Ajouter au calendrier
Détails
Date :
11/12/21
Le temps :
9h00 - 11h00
* * *
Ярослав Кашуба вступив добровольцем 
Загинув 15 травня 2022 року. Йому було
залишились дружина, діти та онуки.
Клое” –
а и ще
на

[WHAT THIS TASK INVOLVES]
Set down only the lines above that fall between the line holding "Ajouter au calendrier" and the line holding "9h00 - 11h00", inclusive, keeping each exact.

[OUTPUT OF THE TASK]
Ajouter au calendrier
Détails
Date :
11/12/21
Le temps :
9h00 - 11h00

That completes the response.